(Stored entries)
============================================================

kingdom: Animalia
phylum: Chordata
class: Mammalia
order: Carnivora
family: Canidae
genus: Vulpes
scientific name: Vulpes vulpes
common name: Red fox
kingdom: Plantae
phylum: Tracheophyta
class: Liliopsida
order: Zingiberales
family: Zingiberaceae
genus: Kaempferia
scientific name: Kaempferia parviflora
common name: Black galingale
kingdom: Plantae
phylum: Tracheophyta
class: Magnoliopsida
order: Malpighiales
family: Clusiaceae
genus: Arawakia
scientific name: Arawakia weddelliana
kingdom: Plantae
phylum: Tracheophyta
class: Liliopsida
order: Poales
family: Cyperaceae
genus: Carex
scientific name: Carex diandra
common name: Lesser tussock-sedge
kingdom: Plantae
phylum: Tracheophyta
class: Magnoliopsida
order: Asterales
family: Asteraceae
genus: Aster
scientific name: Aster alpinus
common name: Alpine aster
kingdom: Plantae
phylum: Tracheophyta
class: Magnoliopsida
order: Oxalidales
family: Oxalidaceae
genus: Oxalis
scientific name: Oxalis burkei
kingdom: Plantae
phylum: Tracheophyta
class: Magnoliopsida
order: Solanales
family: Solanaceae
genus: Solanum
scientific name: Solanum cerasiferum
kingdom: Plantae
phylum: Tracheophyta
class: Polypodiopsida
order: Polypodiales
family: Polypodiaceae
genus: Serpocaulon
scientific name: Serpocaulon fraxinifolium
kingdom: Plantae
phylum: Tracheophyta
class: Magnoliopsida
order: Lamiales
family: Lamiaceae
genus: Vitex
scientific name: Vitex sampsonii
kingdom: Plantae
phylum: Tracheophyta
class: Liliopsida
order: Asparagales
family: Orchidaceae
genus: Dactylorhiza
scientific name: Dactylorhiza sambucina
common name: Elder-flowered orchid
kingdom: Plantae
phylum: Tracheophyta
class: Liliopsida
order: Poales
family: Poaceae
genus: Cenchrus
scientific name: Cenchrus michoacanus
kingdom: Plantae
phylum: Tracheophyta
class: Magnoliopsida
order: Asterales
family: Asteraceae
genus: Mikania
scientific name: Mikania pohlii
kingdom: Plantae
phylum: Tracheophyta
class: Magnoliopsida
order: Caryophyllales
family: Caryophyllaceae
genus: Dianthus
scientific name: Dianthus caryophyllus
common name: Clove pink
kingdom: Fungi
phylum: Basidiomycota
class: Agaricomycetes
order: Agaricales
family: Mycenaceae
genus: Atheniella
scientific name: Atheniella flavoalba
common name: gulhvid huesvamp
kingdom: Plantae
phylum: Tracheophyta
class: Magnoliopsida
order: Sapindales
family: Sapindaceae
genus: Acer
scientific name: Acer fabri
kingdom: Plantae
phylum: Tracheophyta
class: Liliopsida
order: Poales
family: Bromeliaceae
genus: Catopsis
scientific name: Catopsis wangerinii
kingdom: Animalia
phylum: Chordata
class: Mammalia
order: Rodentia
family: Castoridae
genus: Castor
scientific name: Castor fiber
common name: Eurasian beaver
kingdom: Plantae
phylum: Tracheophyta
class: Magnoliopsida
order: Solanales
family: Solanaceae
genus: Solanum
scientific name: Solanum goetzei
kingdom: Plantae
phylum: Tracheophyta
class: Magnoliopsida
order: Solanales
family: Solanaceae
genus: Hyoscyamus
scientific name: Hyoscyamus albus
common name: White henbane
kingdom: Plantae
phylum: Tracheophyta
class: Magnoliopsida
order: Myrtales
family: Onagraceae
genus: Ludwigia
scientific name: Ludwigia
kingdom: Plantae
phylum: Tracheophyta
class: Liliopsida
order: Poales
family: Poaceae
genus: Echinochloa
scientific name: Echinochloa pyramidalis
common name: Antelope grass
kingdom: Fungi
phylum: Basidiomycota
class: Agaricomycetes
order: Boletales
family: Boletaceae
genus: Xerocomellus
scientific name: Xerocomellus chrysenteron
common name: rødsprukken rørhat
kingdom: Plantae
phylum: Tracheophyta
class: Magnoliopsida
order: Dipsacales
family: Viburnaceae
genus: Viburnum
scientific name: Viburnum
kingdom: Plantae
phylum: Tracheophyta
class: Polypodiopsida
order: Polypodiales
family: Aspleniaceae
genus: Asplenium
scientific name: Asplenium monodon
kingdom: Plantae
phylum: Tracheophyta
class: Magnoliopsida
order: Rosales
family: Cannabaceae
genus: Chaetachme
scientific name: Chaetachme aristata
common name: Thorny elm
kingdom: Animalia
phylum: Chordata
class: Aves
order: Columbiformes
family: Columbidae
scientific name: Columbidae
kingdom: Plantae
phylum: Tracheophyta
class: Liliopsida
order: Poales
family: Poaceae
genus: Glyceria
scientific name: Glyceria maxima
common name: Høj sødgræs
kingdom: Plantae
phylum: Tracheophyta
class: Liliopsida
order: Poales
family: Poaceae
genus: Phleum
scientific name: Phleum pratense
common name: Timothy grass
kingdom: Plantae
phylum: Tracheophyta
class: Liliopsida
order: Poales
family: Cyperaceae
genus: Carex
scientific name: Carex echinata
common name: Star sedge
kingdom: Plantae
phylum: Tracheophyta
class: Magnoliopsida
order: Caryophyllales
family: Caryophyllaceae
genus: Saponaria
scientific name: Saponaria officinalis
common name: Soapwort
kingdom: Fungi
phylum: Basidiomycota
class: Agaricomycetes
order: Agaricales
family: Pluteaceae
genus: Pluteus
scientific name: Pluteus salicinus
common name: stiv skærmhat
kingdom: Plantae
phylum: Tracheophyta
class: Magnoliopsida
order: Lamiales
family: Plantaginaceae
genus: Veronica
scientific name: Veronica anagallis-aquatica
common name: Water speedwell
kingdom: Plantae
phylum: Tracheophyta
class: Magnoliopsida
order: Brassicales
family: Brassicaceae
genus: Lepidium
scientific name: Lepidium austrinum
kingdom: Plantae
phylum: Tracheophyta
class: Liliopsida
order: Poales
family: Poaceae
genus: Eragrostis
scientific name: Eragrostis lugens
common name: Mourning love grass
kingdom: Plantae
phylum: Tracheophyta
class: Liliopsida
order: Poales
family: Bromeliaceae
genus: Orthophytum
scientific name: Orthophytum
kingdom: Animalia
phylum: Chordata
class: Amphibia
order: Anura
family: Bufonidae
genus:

============================================================

**Set exercise**
Give every line of the listing above as a JSON list of strings, one string per line, leaving out any blank lines.

**Solution for this exercise**
[
  "kingdom: Animalia",
  "phylum: Chordata",
  "class: Mammalia",
  "order: Carnivora",
  "family: Canidae",
  "genus: Vulpes",
  "scientific name: Vulpes vulpes",
  "common name: Red fox",
  "kingdom: Plantae",
  "phylum: Tracheophyta",
  "class: Liliopsida",
  "order: Zingiberales",
  "family: Zingiberaceae",
  "genus: Kaempferia",
  "scientific name: Kaempferia parviflora",
  "common name: Black galingale",
  "kingdom: Plantae",
  "phylum: Tracheophyta",
  "class: Magnoliopsida",
  "order: Malpighiales",
  "family: Clusiaceae",
  "genus: Arawakia",
  "scientific name: Arawakia weddelliana",
  "kingdom: Plantae",
  "phylum: Tracheophyta",
  "class: Liliopsida",
  "order: Poales",
  "family: Cyperaceae",
  "genus: Carex",
  "scientific name: Carex diandra",
  "common name: Lesser tussock-sedge",
  "kingdom: Plantae",
  "phylum: Tracheophyta",
  "class: Magnoliopsida",
  "order: Asterales",
  "family: Asteraceae",
  "genus: Aster",
  "scientific name: Aster alpinus",
  "common name: Alpine aster",
  "kingdom: Plantae",
  "phylum: Tracheophyta",
  "class: Magnoliopsida",
  "order: Oxalidales",
  "family: Oxalidaceae",
  "genus: Oxalis",
  "scientific name: Oxalis burkei",
  "kingdom: Plantae",
  "phylum: Tracheophyta",
  "class: Magnoliopsida",
  "order: Solanales",
  "family: Solanaceae",
  "genus: Solanum",
  "scientific name: Solanum cerasiferum",
  "kingdom: Plantae",
  "phylum: Tracheophyta",
  "class: Polypodiopsida",
  "order: Polypodiales",
  "family: Polypodiaceae",
  "genus: Serpocaulon",
  "scientific name: Serpocaulon fraxinifolium",
  "kingdom: Plantae",
  "phylum: Tracheophyta",
  "class: Magnoliopsida",
  "order: Lamiales",
  "family: Lamiaceae",
  "genus: Vitex",
  "scientific name: Vitex sampsonii",
  "kingdom: Plantae",
  "phylum: Tracheophyta",
  "class: Liliopsida",
  "order: Asparagales",
  "family: Orchidaceae",
  "genus: Dactylorhiza",
  "scientific name: Dactylorhiza sambucina",
  "common name: Elder-flowered orchid",
  "kingdom: Plantae",
  "phylum: Tracheophyta",
  "class: Liliopsida",
  "order: Poales",
  "family: Poaceae",
  "genus: Cenchrus",
  "scientific name: Cenchrus michoacanus",
  "kingdom: Plantae",
  "phylum: Tracheophyta",
  "class: Magnoliopsida",
  "order: Asterales",
  "family: Asteraceae",
  "genus: Mikania",
  "scientific name: Mikania pohlii",
  "kingdom: Plantae",
  "phylum: Tracheophyta",
  "class: Magnoliopsida",
  "order: Caryophyllales",
  "family: Caryophyllaceae",
  "genus: Dianthus",
  "scientific name: Dianthus caryophyllus",
  "common name: Clove pink",
  "kingdom: Fungi",
  "phylum: Basidiomycota",
  "class: Agaricomycetes",
  "order: Agaricales",
  "family: Mycenaceae",
  "genus: Atheniella",
  "scientific name: Atheniella flavoalba",
  "common name: gulhvid huesvamp",
  "kingdom: Plantae",
  "phylum: Tracheophyta",
  "class: Magnoliopsida",
  "order: Sapindales",
  "family: Sapindaceae",
  "genus: Acer",
  "scientific name: Acer fabri",
  "kingdom: Plantae",
  "phylum: Tracheophyta",
  "class: Liliopsida",
  "order: Poales",
  "family: Bromeliaceae",
  "genus: Catopsis",
  "scientific name: Catopsis wangerinii",
  "kingdom: Animalia",
  "phylum: Chordata",
  "class: Mammalia",
  "order: Rodentia",
  "family: Castoridae",
  "genus: Castor",
  "scientific name: Castor fiber",
  "common name: Eurasian beaver",
  "kingdom: Plantae",
  "phylum: Tracheophyta",
  "class: Magnoliopsida",
  "order: Solanales",
  "family: Solanaceae",
  "genus: Solanum",
  "scientific name: Solanum goetzei",
  "kingdom: Plantae",
  "phylum: Tracheophyta",
  "class: Magnoliopsida",
  "order: Solanales",
  "family: Solanaceae",
  "genus: Hyoscyamus",
  "scientific name: Hyoscyamus albus",
  "common name: White henbane",
  "kingdom: Plantae",
  "phylum: Tracheophyta",
  "class: Magnoliopsida",
  "order: Myrtales",
  "family: Onagraceae",
  "genus: Ludwigia",
  "scientific name: Ludwigia",
  "kingdom: Plantae",
  "phylum: Tracheophyta",
  "class: Liliopsida",
  "order: Poales",
  "family: Poaceae",
  "genus: Echinochloa",
  "scientific name: Echinochloa pyramidalis",
  "common name: Antelope grass",
  "kingdom: Fungi",
  "phylum: Basidiomycota",
  "class: Agaricomycetes",
  "order: Boletales",
  "family: Boletaceae",
  "genus: Xerocomellus",
  "scientific name: Xerocomellus chrysenteron",
  "common name: rødsprukken rørhat",
  "kingdom: Plantae",
  "phylum: Tracheophyta",
  "class: Magnoliopsida",
  "order: Dipsacales",
  "family: Viburnaceae",
  "genus: Viburnum",
  "scientific name: Viburnum",
  "kingdom: Plantae",
  "phylum: Tracheophyta",
  "class: Polypodiopsida",
  "order: Polypodiales",
  "family: Aspleniaceae",
  "genus: Asplenium",
  "scientific name: Asplenium monodon",
  "kingdom: Plantae",
  "phylum: Tracheophyta",
  "class: Magnoliopsida",
  "order: Rosales",
  "family: Cannabaceae",
  "genus: Chaetachme",
  "scientific name: Chaetachme aristata",
  "common name: Thorny elm",
  "kingdom: Animalia",
  "phylum: Chordata",
  "class: Aves",
  "order: Columbiformes",
  "family: Columbidae",
  "scientific name: Columbidae",
  "kingdom: Plantae",
  "phylum: Tracheophyta",
  "class: Liliopsida",
  "order: Poales",
  "family: Poaceae",
  "genus: Glyceria",
  "scientific name: Glyceria maxima",
  "common name: Høj sødgræs",
  "kingdom: Plantae",
  "phylum: Tracheophyta",
  "class: Liliopsida",
  "order: Poales",
  "family: Poaceae",
  "genus: Phleum",
  "scientific name: Phleum pratense",
  "common name: Timothy grass",
  "kingdom: Plantae",
  "phylum: Tracheophyta",
  "class: Liliopsida",
  "order: Poales",
  "family: Cyperaceae",
  "genus: Carex",
  "scientific name: Carex echinata",
  "common name: Star sedge",
  "kingdom: Plantae",
  "phylum: Tracheophyta",
  "class: Magnoliopsida",
  "order: Caryophyllales",
  "family: Caryophyllaceae",
  "genus: Saponaria",
  "scientific name: Saponaria officinalis",
  "common name: Soapwort",
  "kingdom: Fungi",
  "phylum: Basidiomycota",
  "class: Agaricomycetes",
  "order: Agaricales",
  "family: Pluteaceae",
  "genus: Pluteus",
  "scientific name: Pluteus salicinus",
  "common name: stiv skærmhat",
  "kingdom: Plantae",
  "phylum: Tracheophyta",
  "class: Magnoliopsida",
  "order: Lamiales",
  "family: Plantaginaceae",
  "genus: Veronica",
  "scientific name: Veronica anagallis-aquatica",
  "common name: Water speedwell",
  "kingdom: Plantae",
  "phylum: Tracheophyta",
  "class: Magnoliopsida",
  "order: Brassicales",
  "family: Brassicaceae",
  "genus: Lepidium",
  "scientific name: Lepidium austrinum",
  "kingdom: Plantae",
  "phylum: Tracheophyta",
  "class: Liliopsida",
  "order: Poales",
  "family: Poaceae",
  "genus: Eragrostis",
  "scientific name: Eragrostis lugens",
  "common name: Mourning love grass",
  "kingdom: Plantae",
  "phylum: Tracheophyta",
  "class: Liliopsida",
  "order: Poales",
  "family: Bromeliaceae",
  "genus: Orthophytum",
  "scientific name: Orthophytum",
  "kingdom: Animalia",
  "phylum: Chordata",
  "class: Amphibia",
  "order: Anura",
  "family: Bufonidae",
  "genus:"
]